Look for the string "FRANCISCO" in the listing below, then copy every line that has it.

--- START ---

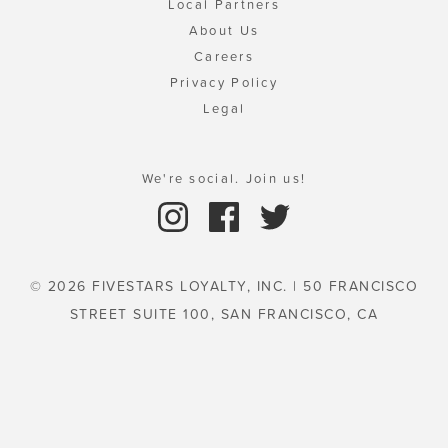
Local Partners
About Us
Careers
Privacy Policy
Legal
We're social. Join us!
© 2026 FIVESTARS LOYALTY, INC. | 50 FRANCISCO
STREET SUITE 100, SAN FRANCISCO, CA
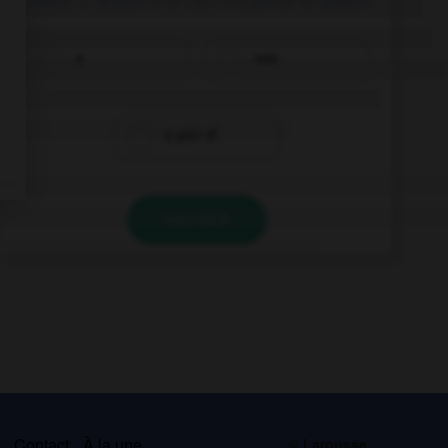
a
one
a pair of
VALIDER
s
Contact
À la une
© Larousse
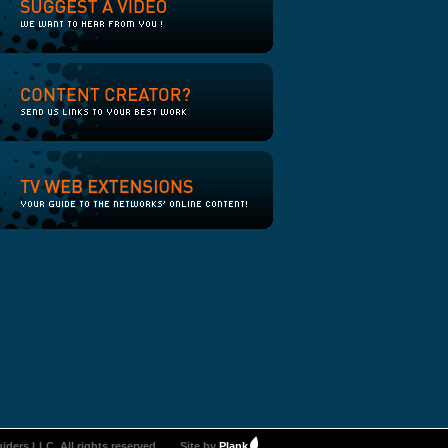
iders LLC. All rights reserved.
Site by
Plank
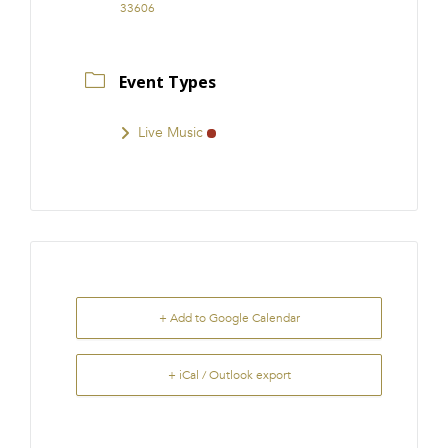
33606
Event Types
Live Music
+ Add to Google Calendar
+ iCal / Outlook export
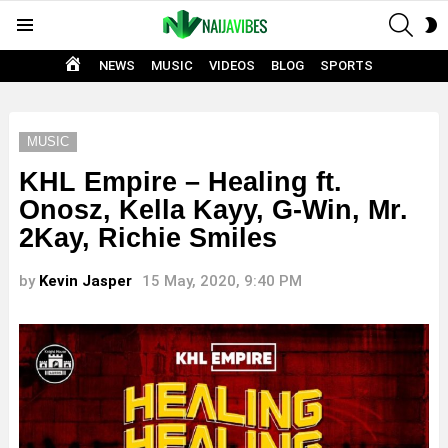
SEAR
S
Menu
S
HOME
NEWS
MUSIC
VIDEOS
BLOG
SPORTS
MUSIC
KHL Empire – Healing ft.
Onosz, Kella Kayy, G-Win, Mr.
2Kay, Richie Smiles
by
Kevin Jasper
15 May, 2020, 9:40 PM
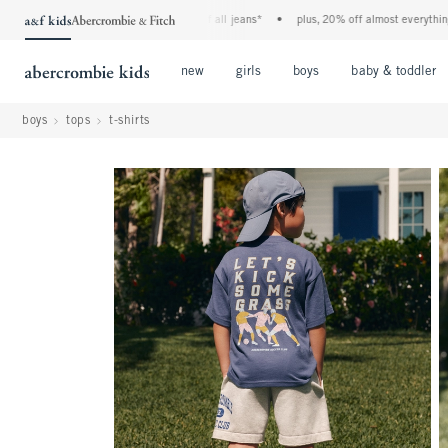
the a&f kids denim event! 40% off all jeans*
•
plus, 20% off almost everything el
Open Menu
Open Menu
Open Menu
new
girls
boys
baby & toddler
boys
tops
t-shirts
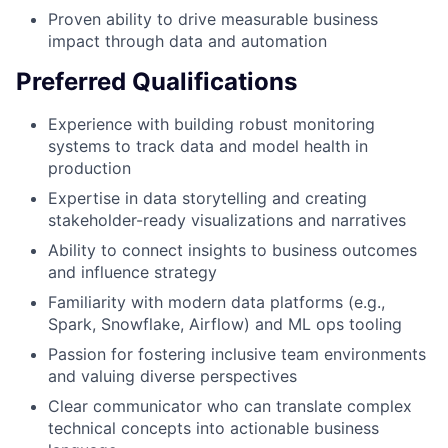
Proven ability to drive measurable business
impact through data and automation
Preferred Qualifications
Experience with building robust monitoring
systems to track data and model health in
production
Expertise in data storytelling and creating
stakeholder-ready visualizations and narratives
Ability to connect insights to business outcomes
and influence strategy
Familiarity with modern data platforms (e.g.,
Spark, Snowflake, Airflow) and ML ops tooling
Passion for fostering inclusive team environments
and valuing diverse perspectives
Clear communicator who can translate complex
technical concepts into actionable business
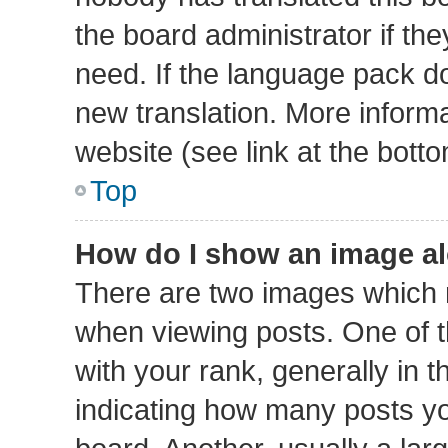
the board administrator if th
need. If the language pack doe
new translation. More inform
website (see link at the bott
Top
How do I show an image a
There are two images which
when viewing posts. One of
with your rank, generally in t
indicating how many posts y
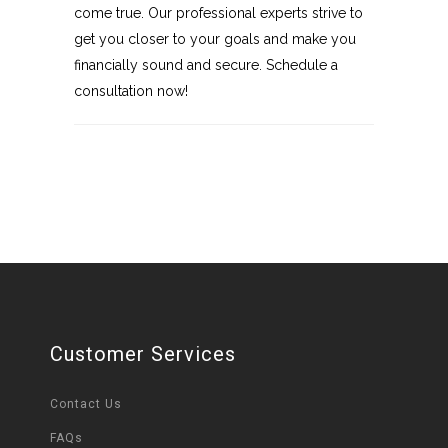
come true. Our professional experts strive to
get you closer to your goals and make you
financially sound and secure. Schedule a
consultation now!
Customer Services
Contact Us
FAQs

--- END ---

■ **Solution for this task**:
© 2026 FIVESTARS LOYALTY, INC. | 50 FRANCISCO
STREET SUITE 100, SAN FRANCISCO, CA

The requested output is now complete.